* _TO DO_: Nothing below is to be printed except the lines between the line holding "hoteis.com:pdp" and the line holding "Atuel, luego continuaremos 1 hs. por un", inclusive, each exactly as it appears.

* _RECORDS FOR PROCESSING_:
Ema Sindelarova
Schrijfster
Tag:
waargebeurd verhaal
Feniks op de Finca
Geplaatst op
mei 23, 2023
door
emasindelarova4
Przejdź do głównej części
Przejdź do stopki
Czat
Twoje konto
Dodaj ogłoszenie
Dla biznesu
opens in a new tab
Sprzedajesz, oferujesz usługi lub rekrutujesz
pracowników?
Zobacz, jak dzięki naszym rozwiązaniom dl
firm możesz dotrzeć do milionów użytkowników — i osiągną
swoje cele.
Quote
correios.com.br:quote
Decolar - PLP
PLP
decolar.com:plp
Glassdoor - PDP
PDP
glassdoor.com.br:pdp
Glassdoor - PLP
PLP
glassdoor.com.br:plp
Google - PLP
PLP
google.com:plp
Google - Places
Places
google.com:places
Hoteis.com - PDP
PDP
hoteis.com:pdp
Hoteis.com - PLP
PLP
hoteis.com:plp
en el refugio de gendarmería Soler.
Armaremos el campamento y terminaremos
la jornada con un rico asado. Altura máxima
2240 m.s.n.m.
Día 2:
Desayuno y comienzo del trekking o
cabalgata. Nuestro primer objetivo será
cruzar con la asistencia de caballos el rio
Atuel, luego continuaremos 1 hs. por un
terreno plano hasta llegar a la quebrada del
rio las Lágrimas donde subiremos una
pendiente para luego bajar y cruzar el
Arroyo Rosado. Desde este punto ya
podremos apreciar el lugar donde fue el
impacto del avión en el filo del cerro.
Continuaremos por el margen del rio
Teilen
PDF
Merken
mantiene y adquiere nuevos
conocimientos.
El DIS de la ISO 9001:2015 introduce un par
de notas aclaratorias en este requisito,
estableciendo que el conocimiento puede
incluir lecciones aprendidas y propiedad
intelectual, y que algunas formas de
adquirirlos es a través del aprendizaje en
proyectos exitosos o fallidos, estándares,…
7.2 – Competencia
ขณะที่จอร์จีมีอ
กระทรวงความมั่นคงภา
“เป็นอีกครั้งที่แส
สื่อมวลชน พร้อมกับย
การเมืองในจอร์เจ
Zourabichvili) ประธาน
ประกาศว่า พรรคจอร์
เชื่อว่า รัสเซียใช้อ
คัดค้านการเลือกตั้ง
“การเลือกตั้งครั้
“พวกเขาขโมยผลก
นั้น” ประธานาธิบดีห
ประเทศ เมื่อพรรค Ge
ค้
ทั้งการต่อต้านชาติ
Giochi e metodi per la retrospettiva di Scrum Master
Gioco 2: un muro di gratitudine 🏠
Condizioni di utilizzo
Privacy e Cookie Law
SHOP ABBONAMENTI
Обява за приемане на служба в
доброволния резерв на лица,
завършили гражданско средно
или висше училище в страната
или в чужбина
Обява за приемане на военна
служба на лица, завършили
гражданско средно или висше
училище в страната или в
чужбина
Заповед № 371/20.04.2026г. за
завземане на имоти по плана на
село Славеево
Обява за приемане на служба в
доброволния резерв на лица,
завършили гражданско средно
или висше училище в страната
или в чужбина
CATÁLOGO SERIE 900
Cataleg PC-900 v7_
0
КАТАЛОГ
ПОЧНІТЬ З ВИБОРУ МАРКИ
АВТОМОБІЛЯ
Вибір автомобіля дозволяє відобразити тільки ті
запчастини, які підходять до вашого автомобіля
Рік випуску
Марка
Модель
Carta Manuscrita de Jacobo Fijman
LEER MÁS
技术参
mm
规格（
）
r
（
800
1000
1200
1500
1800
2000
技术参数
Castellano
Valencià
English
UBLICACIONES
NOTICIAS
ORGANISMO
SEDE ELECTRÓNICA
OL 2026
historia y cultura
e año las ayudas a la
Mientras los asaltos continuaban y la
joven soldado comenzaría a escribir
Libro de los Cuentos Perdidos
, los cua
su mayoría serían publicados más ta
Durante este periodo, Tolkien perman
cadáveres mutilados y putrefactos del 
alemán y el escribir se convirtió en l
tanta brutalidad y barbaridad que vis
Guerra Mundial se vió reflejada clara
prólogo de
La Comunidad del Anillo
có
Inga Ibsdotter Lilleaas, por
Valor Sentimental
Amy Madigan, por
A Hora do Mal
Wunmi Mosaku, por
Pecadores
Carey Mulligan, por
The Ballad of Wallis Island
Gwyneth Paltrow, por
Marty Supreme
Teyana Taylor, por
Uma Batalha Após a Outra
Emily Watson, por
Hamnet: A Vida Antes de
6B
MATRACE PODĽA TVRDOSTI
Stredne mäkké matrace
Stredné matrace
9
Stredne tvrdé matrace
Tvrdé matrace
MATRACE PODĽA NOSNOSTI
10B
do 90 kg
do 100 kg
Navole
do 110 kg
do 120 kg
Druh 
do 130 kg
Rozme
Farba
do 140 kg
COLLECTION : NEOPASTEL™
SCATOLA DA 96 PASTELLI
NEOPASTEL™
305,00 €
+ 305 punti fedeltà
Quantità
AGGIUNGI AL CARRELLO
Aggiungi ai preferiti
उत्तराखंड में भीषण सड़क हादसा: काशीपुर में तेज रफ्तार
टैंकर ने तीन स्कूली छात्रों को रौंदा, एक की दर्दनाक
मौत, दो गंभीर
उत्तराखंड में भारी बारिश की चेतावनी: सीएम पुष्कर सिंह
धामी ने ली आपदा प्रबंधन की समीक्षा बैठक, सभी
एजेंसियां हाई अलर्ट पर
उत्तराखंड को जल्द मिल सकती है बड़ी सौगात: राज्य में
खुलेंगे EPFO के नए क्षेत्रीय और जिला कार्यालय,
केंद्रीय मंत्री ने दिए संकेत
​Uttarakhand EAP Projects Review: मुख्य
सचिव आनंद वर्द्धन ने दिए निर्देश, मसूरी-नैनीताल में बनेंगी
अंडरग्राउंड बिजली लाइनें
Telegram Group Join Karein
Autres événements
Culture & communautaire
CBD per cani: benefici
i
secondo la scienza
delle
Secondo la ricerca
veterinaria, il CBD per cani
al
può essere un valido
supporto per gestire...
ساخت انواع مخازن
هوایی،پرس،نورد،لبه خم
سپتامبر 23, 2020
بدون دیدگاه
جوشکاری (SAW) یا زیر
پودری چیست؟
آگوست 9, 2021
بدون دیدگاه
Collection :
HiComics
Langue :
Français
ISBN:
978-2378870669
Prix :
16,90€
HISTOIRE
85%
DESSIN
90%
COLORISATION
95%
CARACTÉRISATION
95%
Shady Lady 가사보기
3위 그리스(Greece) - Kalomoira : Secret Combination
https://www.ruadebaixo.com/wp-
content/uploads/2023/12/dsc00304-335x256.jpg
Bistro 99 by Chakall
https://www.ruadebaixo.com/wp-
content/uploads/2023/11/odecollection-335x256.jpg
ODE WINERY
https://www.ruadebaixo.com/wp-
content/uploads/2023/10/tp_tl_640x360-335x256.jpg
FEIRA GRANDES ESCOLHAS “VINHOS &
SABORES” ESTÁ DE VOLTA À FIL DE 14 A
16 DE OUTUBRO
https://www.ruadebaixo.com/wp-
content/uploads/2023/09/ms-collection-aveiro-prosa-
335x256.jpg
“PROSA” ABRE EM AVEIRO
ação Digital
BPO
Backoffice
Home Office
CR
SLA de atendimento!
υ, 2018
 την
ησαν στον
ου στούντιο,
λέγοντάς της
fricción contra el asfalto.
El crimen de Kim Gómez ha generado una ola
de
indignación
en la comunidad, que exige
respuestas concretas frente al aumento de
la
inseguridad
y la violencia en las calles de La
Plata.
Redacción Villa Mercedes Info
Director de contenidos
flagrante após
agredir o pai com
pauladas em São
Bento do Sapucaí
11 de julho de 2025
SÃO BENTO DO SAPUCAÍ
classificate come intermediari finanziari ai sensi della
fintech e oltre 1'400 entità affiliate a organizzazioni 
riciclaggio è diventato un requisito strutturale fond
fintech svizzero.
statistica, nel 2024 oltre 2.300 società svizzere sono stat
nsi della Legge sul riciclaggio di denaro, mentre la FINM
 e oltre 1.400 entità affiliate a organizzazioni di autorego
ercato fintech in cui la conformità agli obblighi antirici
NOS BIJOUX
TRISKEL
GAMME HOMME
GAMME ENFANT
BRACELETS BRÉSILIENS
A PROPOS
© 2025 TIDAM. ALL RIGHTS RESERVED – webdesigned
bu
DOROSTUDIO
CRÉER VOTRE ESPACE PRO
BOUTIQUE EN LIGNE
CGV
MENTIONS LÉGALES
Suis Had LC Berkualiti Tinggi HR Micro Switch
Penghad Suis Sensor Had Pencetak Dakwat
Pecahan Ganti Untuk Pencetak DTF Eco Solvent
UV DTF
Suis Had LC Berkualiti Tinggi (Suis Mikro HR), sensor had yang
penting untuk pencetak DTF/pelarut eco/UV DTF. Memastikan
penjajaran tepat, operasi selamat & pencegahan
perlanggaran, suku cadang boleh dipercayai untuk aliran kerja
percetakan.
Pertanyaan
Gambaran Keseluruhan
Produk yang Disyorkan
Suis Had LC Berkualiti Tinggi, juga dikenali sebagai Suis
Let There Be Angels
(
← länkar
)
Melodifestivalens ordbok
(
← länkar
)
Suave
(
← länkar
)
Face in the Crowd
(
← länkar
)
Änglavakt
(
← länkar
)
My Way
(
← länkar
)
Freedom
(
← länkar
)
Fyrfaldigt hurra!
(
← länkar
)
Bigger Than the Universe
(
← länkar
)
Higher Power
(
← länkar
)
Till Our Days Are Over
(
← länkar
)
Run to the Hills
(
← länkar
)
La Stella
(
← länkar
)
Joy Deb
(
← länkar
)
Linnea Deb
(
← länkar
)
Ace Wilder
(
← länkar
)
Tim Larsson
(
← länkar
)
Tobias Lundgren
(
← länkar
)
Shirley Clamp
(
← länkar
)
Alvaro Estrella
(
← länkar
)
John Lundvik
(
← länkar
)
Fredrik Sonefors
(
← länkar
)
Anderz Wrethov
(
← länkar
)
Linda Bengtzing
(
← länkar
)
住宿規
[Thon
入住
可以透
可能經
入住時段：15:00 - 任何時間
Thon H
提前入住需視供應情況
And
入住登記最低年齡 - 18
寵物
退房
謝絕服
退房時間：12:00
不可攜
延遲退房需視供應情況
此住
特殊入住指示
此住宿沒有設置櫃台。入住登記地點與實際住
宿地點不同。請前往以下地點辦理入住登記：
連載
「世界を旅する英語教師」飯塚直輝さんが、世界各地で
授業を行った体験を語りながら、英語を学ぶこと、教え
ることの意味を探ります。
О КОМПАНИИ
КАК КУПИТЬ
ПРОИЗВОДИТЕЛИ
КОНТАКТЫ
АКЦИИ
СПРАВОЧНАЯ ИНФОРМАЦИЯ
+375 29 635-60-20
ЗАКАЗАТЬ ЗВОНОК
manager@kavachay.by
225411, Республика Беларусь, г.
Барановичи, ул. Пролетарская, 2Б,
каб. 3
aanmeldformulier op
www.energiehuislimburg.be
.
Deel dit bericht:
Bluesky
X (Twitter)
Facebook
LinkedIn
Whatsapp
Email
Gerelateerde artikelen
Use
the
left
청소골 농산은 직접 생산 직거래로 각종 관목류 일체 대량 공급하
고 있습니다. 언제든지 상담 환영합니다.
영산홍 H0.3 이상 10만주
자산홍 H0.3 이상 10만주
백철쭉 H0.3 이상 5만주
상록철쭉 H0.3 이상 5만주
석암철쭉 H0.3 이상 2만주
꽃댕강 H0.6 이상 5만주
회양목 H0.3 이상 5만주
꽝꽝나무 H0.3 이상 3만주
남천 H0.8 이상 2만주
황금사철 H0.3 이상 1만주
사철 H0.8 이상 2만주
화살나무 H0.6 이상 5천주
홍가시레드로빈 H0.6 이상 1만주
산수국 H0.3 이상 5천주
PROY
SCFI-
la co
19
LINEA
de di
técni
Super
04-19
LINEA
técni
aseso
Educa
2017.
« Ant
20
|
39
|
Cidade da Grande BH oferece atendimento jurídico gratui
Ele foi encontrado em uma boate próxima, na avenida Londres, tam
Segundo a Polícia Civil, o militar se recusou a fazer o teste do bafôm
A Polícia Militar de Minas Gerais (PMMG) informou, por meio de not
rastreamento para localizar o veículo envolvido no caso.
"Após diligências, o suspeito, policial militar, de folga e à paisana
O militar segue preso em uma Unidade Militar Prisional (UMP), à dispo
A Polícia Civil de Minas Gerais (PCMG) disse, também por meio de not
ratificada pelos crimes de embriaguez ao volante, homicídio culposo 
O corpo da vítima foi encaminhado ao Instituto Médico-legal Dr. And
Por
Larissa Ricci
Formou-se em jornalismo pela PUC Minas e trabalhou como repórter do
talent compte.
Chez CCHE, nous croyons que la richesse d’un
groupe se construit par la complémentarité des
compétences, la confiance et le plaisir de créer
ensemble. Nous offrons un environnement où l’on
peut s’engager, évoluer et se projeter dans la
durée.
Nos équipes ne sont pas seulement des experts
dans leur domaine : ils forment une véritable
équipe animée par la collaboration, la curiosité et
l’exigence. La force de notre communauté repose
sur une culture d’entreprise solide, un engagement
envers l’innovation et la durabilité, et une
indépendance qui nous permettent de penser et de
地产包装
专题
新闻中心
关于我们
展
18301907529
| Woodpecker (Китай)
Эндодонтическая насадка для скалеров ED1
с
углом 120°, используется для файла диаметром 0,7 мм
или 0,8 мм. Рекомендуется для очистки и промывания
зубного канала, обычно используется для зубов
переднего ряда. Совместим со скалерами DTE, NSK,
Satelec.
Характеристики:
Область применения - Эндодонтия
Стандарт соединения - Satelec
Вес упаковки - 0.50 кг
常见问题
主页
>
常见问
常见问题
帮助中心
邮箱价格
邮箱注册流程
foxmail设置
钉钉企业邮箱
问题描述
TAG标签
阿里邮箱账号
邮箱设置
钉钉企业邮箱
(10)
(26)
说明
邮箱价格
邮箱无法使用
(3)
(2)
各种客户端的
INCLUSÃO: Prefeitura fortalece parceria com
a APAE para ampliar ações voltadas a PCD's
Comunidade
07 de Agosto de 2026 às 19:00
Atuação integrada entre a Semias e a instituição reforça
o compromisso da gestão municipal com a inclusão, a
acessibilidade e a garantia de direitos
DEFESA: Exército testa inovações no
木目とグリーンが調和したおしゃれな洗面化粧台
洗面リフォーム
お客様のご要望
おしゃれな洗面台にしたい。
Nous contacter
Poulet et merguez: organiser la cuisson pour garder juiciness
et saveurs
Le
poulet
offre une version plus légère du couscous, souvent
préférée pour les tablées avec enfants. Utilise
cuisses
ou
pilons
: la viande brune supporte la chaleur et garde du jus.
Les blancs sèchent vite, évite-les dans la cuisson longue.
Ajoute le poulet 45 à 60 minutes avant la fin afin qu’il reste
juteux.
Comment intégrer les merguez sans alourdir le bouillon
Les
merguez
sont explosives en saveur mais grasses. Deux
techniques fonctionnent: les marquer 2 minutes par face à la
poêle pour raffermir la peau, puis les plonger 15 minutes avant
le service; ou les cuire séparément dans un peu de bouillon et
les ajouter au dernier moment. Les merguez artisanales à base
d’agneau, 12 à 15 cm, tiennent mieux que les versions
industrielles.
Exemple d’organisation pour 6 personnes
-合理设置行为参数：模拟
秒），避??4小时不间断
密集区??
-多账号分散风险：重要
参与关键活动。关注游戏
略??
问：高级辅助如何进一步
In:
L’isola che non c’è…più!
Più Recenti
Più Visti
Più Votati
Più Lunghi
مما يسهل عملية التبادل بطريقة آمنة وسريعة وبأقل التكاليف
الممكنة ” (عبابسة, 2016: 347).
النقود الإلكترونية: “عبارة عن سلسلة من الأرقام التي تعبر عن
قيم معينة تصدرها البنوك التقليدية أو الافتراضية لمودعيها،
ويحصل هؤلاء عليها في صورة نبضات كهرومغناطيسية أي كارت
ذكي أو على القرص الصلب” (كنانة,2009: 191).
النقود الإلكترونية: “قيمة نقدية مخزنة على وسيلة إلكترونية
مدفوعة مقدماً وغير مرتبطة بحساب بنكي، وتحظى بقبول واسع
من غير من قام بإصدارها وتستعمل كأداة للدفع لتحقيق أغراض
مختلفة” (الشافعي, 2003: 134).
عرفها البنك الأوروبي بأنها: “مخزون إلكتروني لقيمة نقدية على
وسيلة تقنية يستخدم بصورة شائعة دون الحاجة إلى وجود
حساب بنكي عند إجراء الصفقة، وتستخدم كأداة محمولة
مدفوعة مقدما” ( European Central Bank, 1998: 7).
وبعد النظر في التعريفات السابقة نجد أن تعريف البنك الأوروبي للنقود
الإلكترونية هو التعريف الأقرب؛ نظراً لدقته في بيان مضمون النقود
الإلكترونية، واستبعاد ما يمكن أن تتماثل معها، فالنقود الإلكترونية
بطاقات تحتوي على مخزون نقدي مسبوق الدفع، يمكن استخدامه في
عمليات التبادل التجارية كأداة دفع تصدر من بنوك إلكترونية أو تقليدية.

* _WRITTEN RESPONSE_:
hoteis.com:pdp
Hoteis.com - PLP
PLP
hoteis.com:plp
en el refugio de gendarmería Soler.
Armaremos el campamento y terminaremos
la jornada con un rico asado. Altura máxima
2240 m.s.n.m.
Día 2:
Desayuno y comienzo del trekking o
cabalgata. Nuestro primer objetivo será
cruzar con la asistencia de caballos el rio
Atuel, luego continuaremos 1 hs. por un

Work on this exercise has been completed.